▶ _Problem requirements_:
Among the entries below, one line contains "5: (260, 142, 2.29)" and another contains "49: (260, 108, 2.38)". Transcribe those two lines and every line between them, exactly.

[Material provided — start]

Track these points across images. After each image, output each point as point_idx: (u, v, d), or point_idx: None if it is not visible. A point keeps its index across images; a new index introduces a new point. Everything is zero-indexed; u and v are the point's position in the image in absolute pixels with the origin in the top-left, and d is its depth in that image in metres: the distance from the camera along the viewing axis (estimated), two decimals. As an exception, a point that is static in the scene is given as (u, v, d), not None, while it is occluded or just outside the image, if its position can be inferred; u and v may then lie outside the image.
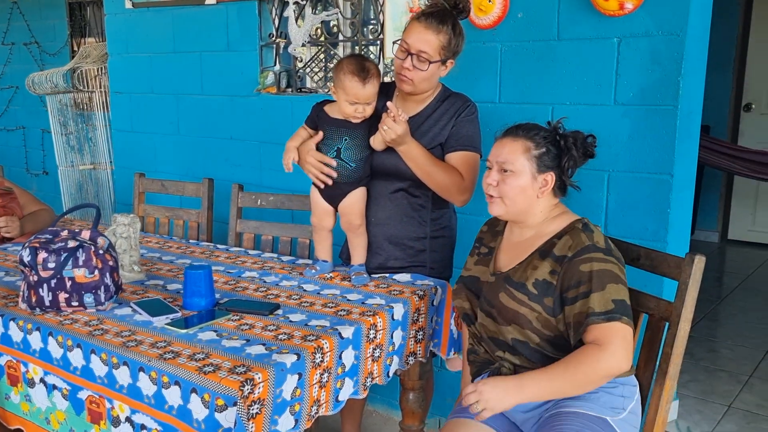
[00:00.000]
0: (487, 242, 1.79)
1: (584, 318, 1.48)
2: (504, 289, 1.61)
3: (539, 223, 1.65)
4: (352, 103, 1.89)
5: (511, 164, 1.61)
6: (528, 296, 1.57)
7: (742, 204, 5.56)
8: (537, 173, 1.61)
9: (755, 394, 2.96)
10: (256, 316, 1.72)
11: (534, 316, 1.56)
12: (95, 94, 4.23)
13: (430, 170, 1.94)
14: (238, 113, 3.17)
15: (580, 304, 1.50)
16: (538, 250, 1.61)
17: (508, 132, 1.66)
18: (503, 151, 1.63)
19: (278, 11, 3.04)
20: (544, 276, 1.57)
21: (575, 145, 1.61)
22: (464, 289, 1.75)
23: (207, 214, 2.78)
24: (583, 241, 1.55)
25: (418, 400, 2.06)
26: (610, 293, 1.49)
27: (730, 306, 4.13)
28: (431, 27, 1.88)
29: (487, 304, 1.65)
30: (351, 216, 2.01)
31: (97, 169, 4.43)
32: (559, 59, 2.25)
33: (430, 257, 2.09)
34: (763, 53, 5.31)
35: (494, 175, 1.64)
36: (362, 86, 1.86)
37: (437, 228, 2.09)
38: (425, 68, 1.90)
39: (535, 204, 1.63)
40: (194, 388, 1.38)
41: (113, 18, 3.63)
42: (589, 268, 1.51)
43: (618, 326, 1.47)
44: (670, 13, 2.02)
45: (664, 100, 2.06)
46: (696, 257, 1.57)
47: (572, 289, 1.52)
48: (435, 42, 1.88)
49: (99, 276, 1.74)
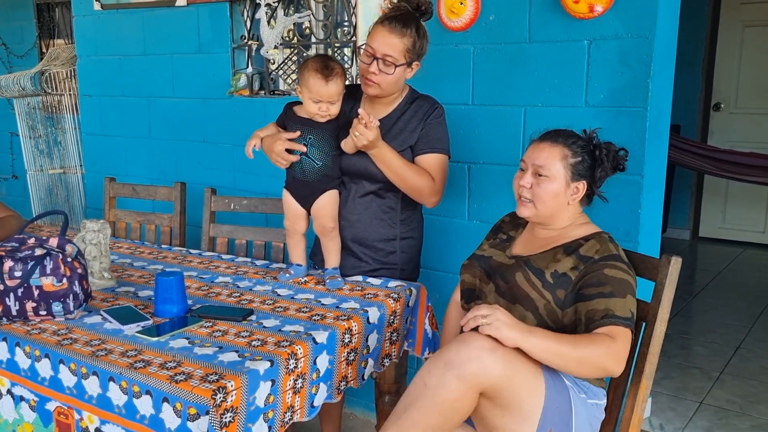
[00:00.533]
0: (507, 230, 1.83)
1: (603, 316, 1.50)
2: (522, 270, 1.64)
3: (563, 228, 1.69)
4: (316, 101, 1.90)
5: (548, 169, 1.63)
6: (543, 283, 1.60)
7: (712, 202, 5.66)
8: (571, 181, 1.64)
9: (726, 390, 3.01)
10: (229, 323, 1.70)
11: (542, 303, 1.58)
12: (64, 96, 4.16)
13: (402, 173, 1.96)
14: (211, 116, 3.14)
15: (599, 302, 1.51)
16: (563, 246, 1.64)
17: (547, 136, 1.69)
18: (541, 155, 1.65)
19: (250, 13, 3.01)
20: (564, 270, 1.59)
21: (607, 156, 1.65)
22: (476, 265, 1.77)
23: (179, 218, 2.75)
24: (610, 249, 1.59)
25: (394, 402, 2.06)
26: (629, 303, 1.53)
27: (702, 303, 4.19)
28: (395, 31, 1.90)
29: (502, 280, 1.67)
30: (324, 219, 2.01)
31: (67, 173, 4.35)
32: (531, 61, 2.26)
33: (400, 258, 2.10)
34: (731, 53, 5.41)
35: (528, 177, 1.67)
36: (325, 84, 1.87)
37: (407, 229, 2.11)
38: (391, 72, 1.92)
39: (563, 210, 1.67)
40: (166, 398, 1.36)
41: (82, 20, 3.57)
42: (613, 273, 1.54)
43: (628, 334, 1.51)
44: (638, 15, 2.04)
45: (634, 101, 2.09)
46: (672, 258, 1.60)
47: (593, 287, 1.54)
48: (400, 45, 1.90)
49: (67, 284, 1.71)
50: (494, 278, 1.70)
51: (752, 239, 5.51)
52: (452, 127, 2.43)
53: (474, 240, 2.45)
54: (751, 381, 3.09)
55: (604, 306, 1.51)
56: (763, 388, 3.02)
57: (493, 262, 1.74)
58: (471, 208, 2.46)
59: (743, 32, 5.34)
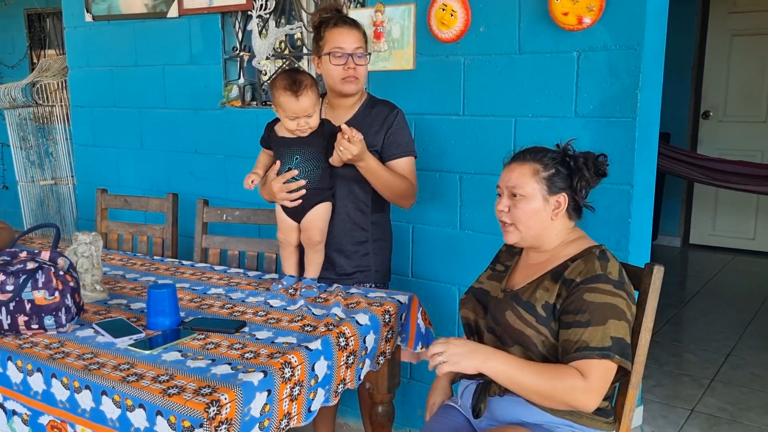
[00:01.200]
0: (504, 260, 1.77)
1: (575, 349, 1.44)
2: (511, 307, 1.57)
3: (555, 247, 1.62)
4: (292, 118, 1.93)
5: (521, 188, 1.58)
6: (536, 318, 1.52)
7: (702, 209, 5.70)
8: (548, 195, 1.58)
9: (717, 398, 3.02)
10: (222, 335, 1.71)
11: (540, 339, 1.51)
12: (56, 107, 4.16)
13: (387, 181, 2.04)
14: (203, 127, 3.15)
15: (574, 332, 1.45)
16: (551, 272, 1.57)
17: (515, 157, 1.65)
18: (512, 176, 1.60)
19: (241, 24, 3.03)
20: (552, 300, 1.52)
21: (586, 165, 1.59)
22: (473, 299, 1.72)
23: (172, 229, 2.74)
24: (595, 269, 1.50)
25: (388, 413, 2.07)
26: (609, 329, 1.44)
27: (693, 310, 4.22)
28: (353, 26, 2.06)
29: (492, 321, 1.61)
30: (311, 231, 2.02)
31: (58, 184, 4.35)
32: (521, 72, 2.28)
33: (373, 261, 2.16)
34: (719, 62, 5.47)
35: (505, 201, 1.62)
36: (296, 100, 1.90)
37: (378, 231, 2.17)
38: (365, 62, 2.06)
39: (549, 227, 1.60)
40: (159, 411, 1.36)
41: (73, 31, 3.57)
42: (593, 298, 1.46)
43: (606, 364, 1.44)
44: (626, 27, 2.06)
45: (623, 112, 2.11)
46: (655, 267, 1.60)
47: (570, 314, 1.47)
48: (360, 36, 2.07)
49: (59, 297, 1.71)
50: (488, 320, 1.64)
51: (742, 246, 5.55)
52: (444, 138, 2.46)
53: (466, 249, 2.47)
54: (741, 388, 3.11)
55: (578, 337, 1.44)
56: (753, 396, 3.04)
57: (489, 297, 1.68)
58: (463, 217, 2.47)
59: (731, 41, 5.40)
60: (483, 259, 2.40)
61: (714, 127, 5.55)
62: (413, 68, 2.48)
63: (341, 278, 2.14)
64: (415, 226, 2.58)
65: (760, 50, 5.29)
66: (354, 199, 2.10)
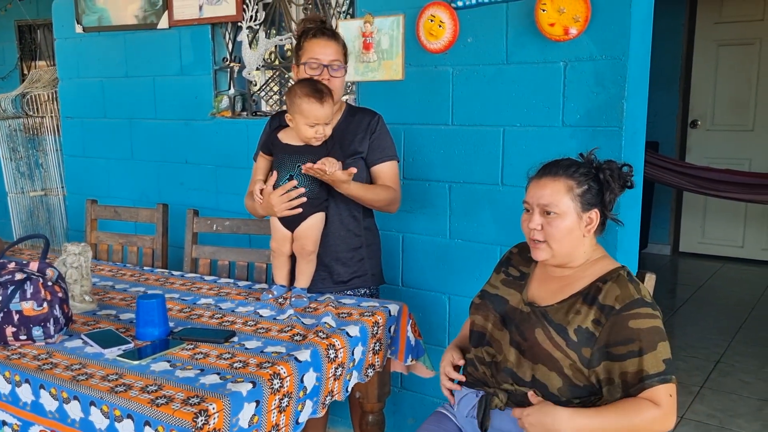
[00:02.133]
0: (517, 264, 1.71)
1: (637, 379, 1.42)
2: (542, 326, 1.52)
3: (579, 265, 1.58)
4: (312, 125, 1.93)
5: (556, 206, 1.53)
6: (566, 342, 1.48)
7: (691, 217, 5.74)
8: (582, 212, 1.54)
9: (706, 405, 3.04)
10: (211, 345, 1.71)
11: (568, 363, 1.48)
12: (46, 118, 4.15)
13: (371, 199, 2.09)
14: (193, 137, 3.16)
15: (632, 363, 1.43)
16: (582, 293, 1.52)
17: (545, 171, 1.58)
18: (545, 193, 1.54)
19: (231, 35, 3.04)
20: (587, 324, 1.48)
21: (613, 177, 1.55)
22: (489, 307, 1.66)
23: (162, 240, 2.74)
24: (631, 294, 1.48)
25: (378, 422, 2.07)
26: (661, 353, 1.43)
27: (683, 317, 4.24)
28: (331, 38, 2.07)
29: (519, 335, 1.56)
30: (305, 240, 2.02)
31: (48, 195, 4.34)
32: (509, 82, 2.30)
33: (369, 265, 2.18)
34: (706, 71, 5.53)
35: (537, 218, 1.56)
36: (321, 106, 1.92)
37: (370, 235, 2.21)
38: (341, 74, 2.07)
39: (580, 245, 1.56)
40: (147, 421, 1.36)
41: (63, 42, 3.58)
42: (639, 325, 1.44)
43: (670, 388, 1.43)
44: (612, 38, 2.09)
45: (609, 121, 2.13)
46: (647, 275, 1.63)
47: (620, 345, 1.44)
48: (339, 49, 2.08)
49: (48, 308, 1.70)
50: (509, 327, 1.59)
51: (731, 254, 5.59)
52: (433, 148, 2.47)
53: (455, 258, 2.48)
54: (731, 395, 3.13)
55: (637, 367, 1.42)
56: (742, 402, 3.05)
57: (508, 308, 1.62)
58: (452, 226, 2.48)
59: (718, 51, 5.46)
60: (473, 268, 2.42)
61: (702, 136, 5.60)
62: (402, 78, 2.50)
63: (338, 286, 2.14)
64: (405, 235, 2.59)
65: (746, 59, 5.36)
66: (347, 207, 2.11)
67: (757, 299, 4.57)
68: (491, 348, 1.62)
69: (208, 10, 2.99)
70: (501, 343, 1.60)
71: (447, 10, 2.35)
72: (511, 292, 1.65)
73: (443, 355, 1.77)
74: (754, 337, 3.88)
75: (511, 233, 2.31)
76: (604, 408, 1.45)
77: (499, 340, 1.60)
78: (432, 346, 2.50)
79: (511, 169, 2.33)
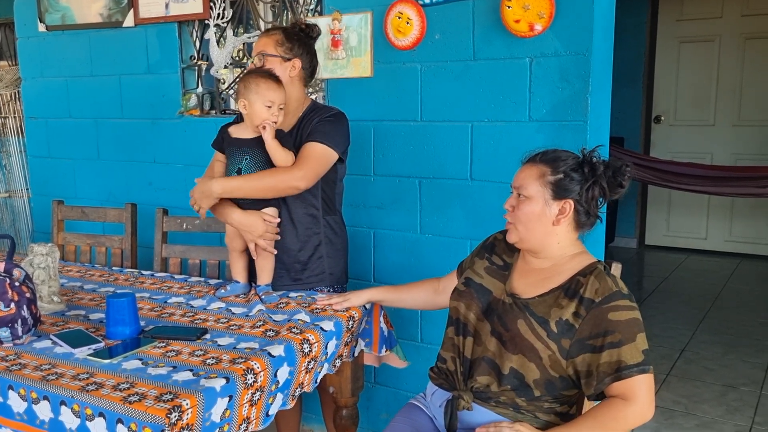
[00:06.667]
0: (500, 253, 1.73)
1: (614, 369, 1.45)
2: (524, 317, 1.54)
3: (558, 257, 1.60)
4: (269, 105, 1.97)
5: (525, 189, 1.57)
6: (548, 333, 1.51)
7: (657, 211, 5.86)
8: (552, 199, 1.55)
9: (672, 392, 3.11)
10: (184, 342, 1.70)
11: (547, 354, 1.51)
12: (9, 119, 4.07)
13: (251, 187, 2.01)
14: (161, 136, 3.13)
15: (609, 354, 1.45)
16: (563, 287, 1.55)
17: (528, 157, 1.64)
18: (520, 176, 1.61)
19: (199, 33, 3.02)
20: (567, 317, 1.50)
21: (605, 173, 1.54)
22: (474, 296, 1.67)
23: (131, 239, 2.72)
24: (610, 287, 1.50)
25: (352, 416, 2.08)
26: (639, 344, 1.46)
27: (649, 308, 4.33)
28: (265, 34, 2.15)
29: (501, 326, 1.58)
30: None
31: (12, 197, 4.25)
32: (476, 78, 2.33)
33: (327, 263, 2.17)
34: (669, 68, 5.65)
35: (511, 199, 1.62)
36: (277, 86, 1.98)
37: (330, 234, 2.17)
38: (265, 62, 2.09)
39: (551, 233, 1.57)
40: (120, 419, 1.35)
41: (26, 41, 3.51)
42: (618, 317, 1.46)
43: (646, 378, 1.45)
44: (576, 34, 2.13)
45: (575, 115, 2.17)
46: (613, 264, 1.66)
47: (599, 337, 1.46)
48: (270, 42, 2.10)
49: (15, 309, 1.68)
50: (491, 318, 1.61)
51: (695, 246, 5.73)
52: (402, 144, 2.49)
53: (426, 253, 2.50)
54: (695, 382, 3.21)
55: (616, 357, 1.44)
56: (706, 389, 3.14)
57: (492, 299, 1.64)
58: (423, 222, 2.51)
59: (679, 48, 5.59)
60: (443, 262, 2.45)
61: (666, 131, 5.73)
62: (371, 75, 2.52)
63: (296, 284, 2.14)
64: (376, 231, 2.61)
65: (707, 56, 5.49)
66: (303, 204, 2.10)
67: (720, 289, 4.70)
68: (471, 338, 1.64)
69: (175, 8, 2.97)
70: (481, 333, 1.62)
71: (414, 7, 2.37)
72: (495, 283, 1.67)
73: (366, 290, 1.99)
74: (717, 326, 3.98)
75: (481, 227, 2.34)
76: (578, 421, 1.50)
77: (480, 332, 1.63)
78: (404, 341, 2.52)
79: (480, 164, 2.36)
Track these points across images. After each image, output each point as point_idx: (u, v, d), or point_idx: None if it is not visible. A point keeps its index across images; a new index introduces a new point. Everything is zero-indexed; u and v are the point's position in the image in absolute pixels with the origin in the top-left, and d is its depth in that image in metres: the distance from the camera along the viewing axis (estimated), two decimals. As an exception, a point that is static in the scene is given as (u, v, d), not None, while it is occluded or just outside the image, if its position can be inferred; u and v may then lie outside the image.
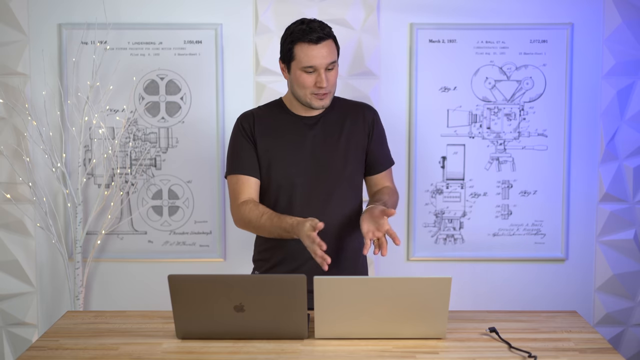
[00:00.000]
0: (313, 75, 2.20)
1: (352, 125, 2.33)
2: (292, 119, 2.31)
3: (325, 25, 2.22)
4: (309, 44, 2.17)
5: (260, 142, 2.29)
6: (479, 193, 3.12)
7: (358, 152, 2.33)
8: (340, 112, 2.34)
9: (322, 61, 2.18)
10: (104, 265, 3.15)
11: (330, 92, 2.24)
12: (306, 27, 2.18)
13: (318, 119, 2.31)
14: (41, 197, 3.05)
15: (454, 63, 3.06)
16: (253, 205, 2.26)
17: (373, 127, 2.35)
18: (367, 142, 2.34)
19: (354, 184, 2.34)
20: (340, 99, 2.39)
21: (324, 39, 2.18)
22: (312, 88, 2.20)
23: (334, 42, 2.23)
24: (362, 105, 2.40)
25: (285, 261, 2.30)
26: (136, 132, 3.08)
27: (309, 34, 2.17)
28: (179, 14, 3.04)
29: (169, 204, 3.12)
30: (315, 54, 2.17)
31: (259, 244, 2.40)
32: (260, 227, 2.23)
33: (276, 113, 2.33)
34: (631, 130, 3.09)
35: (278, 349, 1.85)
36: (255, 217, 2.23)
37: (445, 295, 1.84)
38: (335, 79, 2.24)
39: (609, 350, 1.87)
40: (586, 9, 3.04)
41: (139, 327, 2.03)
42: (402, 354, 1.82)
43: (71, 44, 3.03)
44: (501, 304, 3.12)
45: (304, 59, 2.18)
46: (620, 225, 3.13)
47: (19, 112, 3.03)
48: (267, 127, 2.30)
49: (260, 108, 2.38)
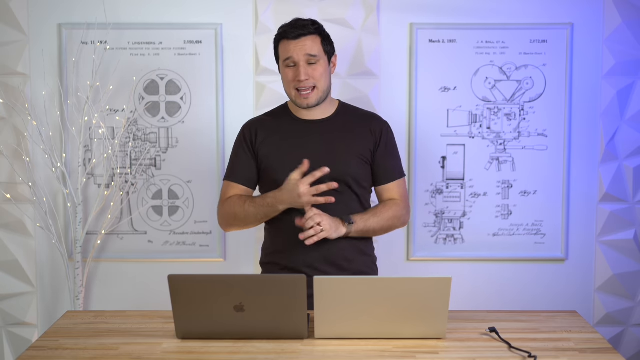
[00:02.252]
0: (293, 70, 2.25)
1: (358, 133, 2.32)
2: (295, 123, 2.33)
3: (310, 24, 2.26)
4: (288, 40, 2.25)
5: (262, 149, 2.31)
6: (479, 193, 3.12)
7: (362, 161, 2.31)
8: (346, 119, 2.34)
9: (300, 53, 2.22)
10: (104, 265, 3.15)
11: (317, 89, 2.25)
12: (289, 25, 2.27)
13: (322, 123, 2.32)
14: (41, 197, 3.05)
15: (454, 63, 3.06)
16: (236, 198, 2.29)
17: (381, 137, 2.34)
18: (372, 151, 2.33)
19: (357, 191, 2.32)
20: (349, 106, 2.40)
21: (303, 35, 2.24)
22: (294, 82, 2.24)
23: (321, 39, 2.27)
24: (372, 116, 2.40)
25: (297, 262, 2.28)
26: (136, 132, 3.08)
27: (289, 30, 2.25)
28: (179, 14, 3.04)
29: (169, 204, 3.12)
30: (293, 47, 2.24)
31: (266, 247, 2.40)
32: (246, 215, 2.25)
33: (281, 118, 2.36)
34: (631, 130, 3.09)
35: (278, 349, 1.85)
36: (239, 206, 2.26)
37: (445, 295, 1.84)
38: (319, 75, 2.25)
39: (609, 350, 1.87)
40: (586, 9, 3.04)
41: (139, 327, 2.03)
42: (402, 354, 1.82)
43: (71, 44, 3.03)
44: (501, 304, 3.12)
45: (283, 53, 2.26)
46: (620, 225, 3.13)
47: (19, 112, 3.03)
48: (271, 132, 2.32)
49: (265, 114, 2.42)
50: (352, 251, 2.30)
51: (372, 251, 2.41)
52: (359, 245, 2.32)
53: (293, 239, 2.19)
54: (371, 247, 2.41)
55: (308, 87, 2.24)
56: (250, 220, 2.28)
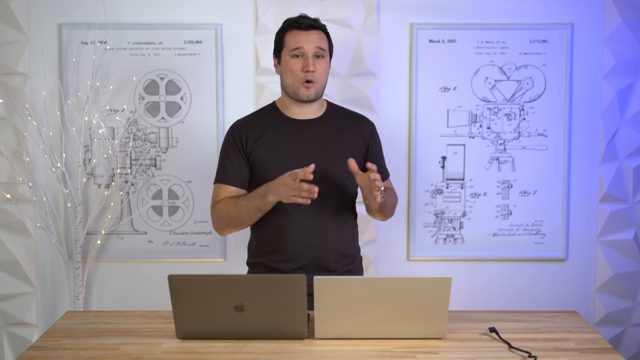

[Material provided — finish]

▶ _Finished exercise_:
5: (260, 142, 2.29)
6: (479, 193, 3.12)
7: (358, 152, 2.33)
8: (340, 112, 2.34)
9: (322, 61, 2.18)
10: (104, 265, 3.15)
11: (330, 92, 2.24)
12: (306, 27, 2.18)
13: (318, 119, 2.31)
14: (41, 197, 3.05)
15: (454, 63, 3.06)
16: (253, 205, 2.26)
17: (373, 127, 2.35)
18: (367, 142, 2.34)
19: (354, 184, 2.34)
20: (340, 99, 2.39)
21: (324, 39, 2.18)
22: (312, 88, 2.20)
23: (334, 42, 2.23)
24: (362, 105, 2.40)
25: (285, 261, 2.30)
26: (136, 132, 3.08)
27: (309, 34, 2.17)
28: (179, 14, 3.04)
29: (169, 204, 3.12)
30: (315, 54, 2.17)
31: (259, 244, 2.40)
32: (260, 227, 2.23)
33: (276, 113, 2.33)
34: (631, 130, 3.09)
35: (278, 349, 1.85)
36: (255, 217, 2.23)
37: (445, 295, 1.84)
38: (335, 79, 2.24)
39: (609, 350, 1.87)
40: (586, 9, 3.04)
41: (139, 327, 2.03)
42: (402, 354, 1.82)
43: (71, 44, 3.03)
44: (501, 304, 3.12)
45: (304, 59, 2.18)
46: (620, 225, 3.13)
47: (19, 112, 3.03)
48: (267, 127, 2.30)
49: (260, 108, 2.38)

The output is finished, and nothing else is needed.